As I was watching the last session of General Conference it seemed that every story shared about trials and pain were so different than mine. I have not yet known the anguish of having lost a spouse. Or the tragedy that natural disasters leave in their wake. I am blessed to have not yet had to deal with the questions and pain and what ifs of the death a child, or a life robbing illness.
But I have had to deal with the common denominator to all of these things.
I have been pulled down into the darkest place that can exist on this earth. The thick black that will suffocate any light. The darkness of having no hope.
My husband is an addict. His drug of choice is prescription pain killers. I am a co-dependent which means that my drug of choice is my addict husband. Through many miracles we have been brought back into the ever loving arms of our Savior again. Through his Atonement we have found hope and recovery.
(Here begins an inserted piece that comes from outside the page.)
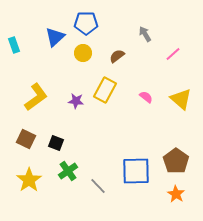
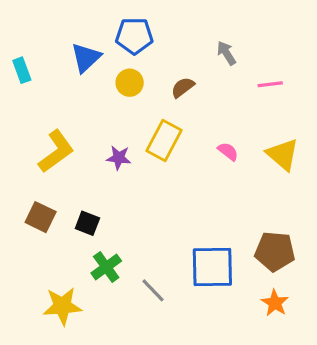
pink line: (173, 54) -> (270, 84), turned 35
brown pentagon: (176, 161) -> (275, 251), turned -30
yellow star: (29, 180) -> (62, 306), moved, turned 30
My husband was an addict before we met. When I found out, I decided I was going to save him. As hard as I tried I couldn’t save him. He couldn’t even save himself. The only person that is mighty enough to save is Jesus Christ.
After fighting a loosing battle for more than 10 years he had exhausted every option that he had trying to help himself. Every option but the one that worked.
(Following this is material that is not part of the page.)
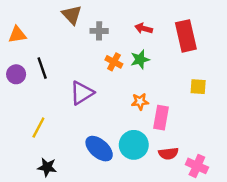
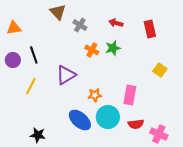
gray cross: (99, 31) -> (80, 25), turned 32
red rectangle: (186, 36) -> (150, 29), size x0.7
yellow square: (198, 87) -> (160, 70), turned 32
orange star: (140, 102) -> (95, 95), moved
yellow line: (38, 128) -> (31, 86), moved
We began attending the LDS Family Services Addiction Recovery Meetings.
To say that they changed our lives is a massive understatement. They gave us the chance to feel the spirit again. They gave us the tools that we needed to begin to understand the Atonement.
Now, we are getting ready to go through the Temple. The power of Christ has saved and healed our family. I often think about what it was like when my husband, Courtney, was finally sober. In the very beginning we were so broken, starved for hope and had grown accustomed to the darkness. It was so easy to put aside our pride and realize how much in control of our lives the Lord truly was. I could feel his protection and his arms around me, healing me from within. Nursing our family back to health. Now we are healthy, we are grateful and we have many great adventures ahead of us.
See, the people that I spoke of at the beginning of this post are different from me. The actual trials are not like mine. But all that is unique is the simple fact that we take different paths to end up in the same place -- At the feet of our Savior.
Heavenly Father loves each of us enough to bless us with a way to understand the real reason that we are here, to bring us back to Him. I am grateful for addiction and tragedy. It, like a tornado, destroys our lives, and tears them completely apart. Painfully it reminds us daily of the utter mess that we have made in every single aspect of our existence. The unmanageable and complete chaos consume everything, but because of that it also shows us that He is the ONLY ONE that can put them back together again. Stronger for next time because we have been reinforced with miracles and understanding from The One who loves us regardless of what we have done.
We all have to go through things that surely will bring us to our knees. But isn’t that the point?